Но в одном отношении в нашей стране все люди равны, есть у нас одно установление, один институт, перед которым все равны — нищий и Рокфеллер, тупица и Эйнштейн, невежда и ректор университета. Институт этот, джентльмены, не что иное, как суд. Всё равно, будь то верховный суд Соединённых Штатов, или самый скромный мировой суд где-нибудь в глуши, или вот этот достопочтенный суд, где вы сейчас заседаете. У наших судов есть недостатки, как у всех человеческих установлений, но суд в нашей стране великий уравнитель, и перед ним поистине все люди равны.

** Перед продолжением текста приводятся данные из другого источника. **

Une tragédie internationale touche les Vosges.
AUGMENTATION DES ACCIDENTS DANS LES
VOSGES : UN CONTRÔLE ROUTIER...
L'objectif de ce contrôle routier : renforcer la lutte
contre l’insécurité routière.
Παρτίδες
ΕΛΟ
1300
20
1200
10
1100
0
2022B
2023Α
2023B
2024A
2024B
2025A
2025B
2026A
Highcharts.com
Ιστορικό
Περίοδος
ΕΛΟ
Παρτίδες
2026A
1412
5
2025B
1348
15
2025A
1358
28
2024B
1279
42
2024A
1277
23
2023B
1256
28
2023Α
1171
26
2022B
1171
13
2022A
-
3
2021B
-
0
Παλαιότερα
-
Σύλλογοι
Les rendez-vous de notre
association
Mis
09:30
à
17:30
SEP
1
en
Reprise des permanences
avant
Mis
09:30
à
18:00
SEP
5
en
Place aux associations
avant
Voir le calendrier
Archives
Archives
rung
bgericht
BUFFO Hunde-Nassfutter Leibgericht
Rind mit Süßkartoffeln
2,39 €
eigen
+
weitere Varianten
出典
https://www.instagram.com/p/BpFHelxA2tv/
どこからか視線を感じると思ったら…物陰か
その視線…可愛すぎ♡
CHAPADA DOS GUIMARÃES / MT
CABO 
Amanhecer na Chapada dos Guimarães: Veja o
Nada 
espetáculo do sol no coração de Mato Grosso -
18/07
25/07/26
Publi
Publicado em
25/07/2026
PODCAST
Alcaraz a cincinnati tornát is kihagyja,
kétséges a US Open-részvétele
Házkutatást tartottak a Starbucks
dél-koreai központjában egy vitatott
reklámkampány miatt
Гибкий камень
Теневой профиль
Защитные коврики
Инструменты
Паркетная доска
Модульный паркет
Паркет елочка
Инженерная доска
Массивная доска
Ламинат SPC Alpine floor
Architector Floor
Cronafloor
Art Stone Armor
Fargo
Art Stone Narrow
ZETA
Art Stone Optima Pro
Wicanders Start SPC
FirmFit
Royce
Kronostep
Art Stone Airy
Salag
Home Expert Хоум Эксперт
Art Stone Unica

Я не идеалист и вовсе не считаю суд присяжных наилучшим из судов, для меня это не идеал, но существующая, действующая реальность. Суд в целом, джентльмены, не лучше, чем каждый из вас, присяжных. Суд разумен лишь постольку, поскольку разумны присяжные, а присяжные в целом разумны лишь постольку, поскольку разумен каждый из них. Я уверен, джентльмены, что вы беспристрастно рассмотрите показания, которые вы здесь слышали, вынесете решение и вернёте обвиняемого его семье.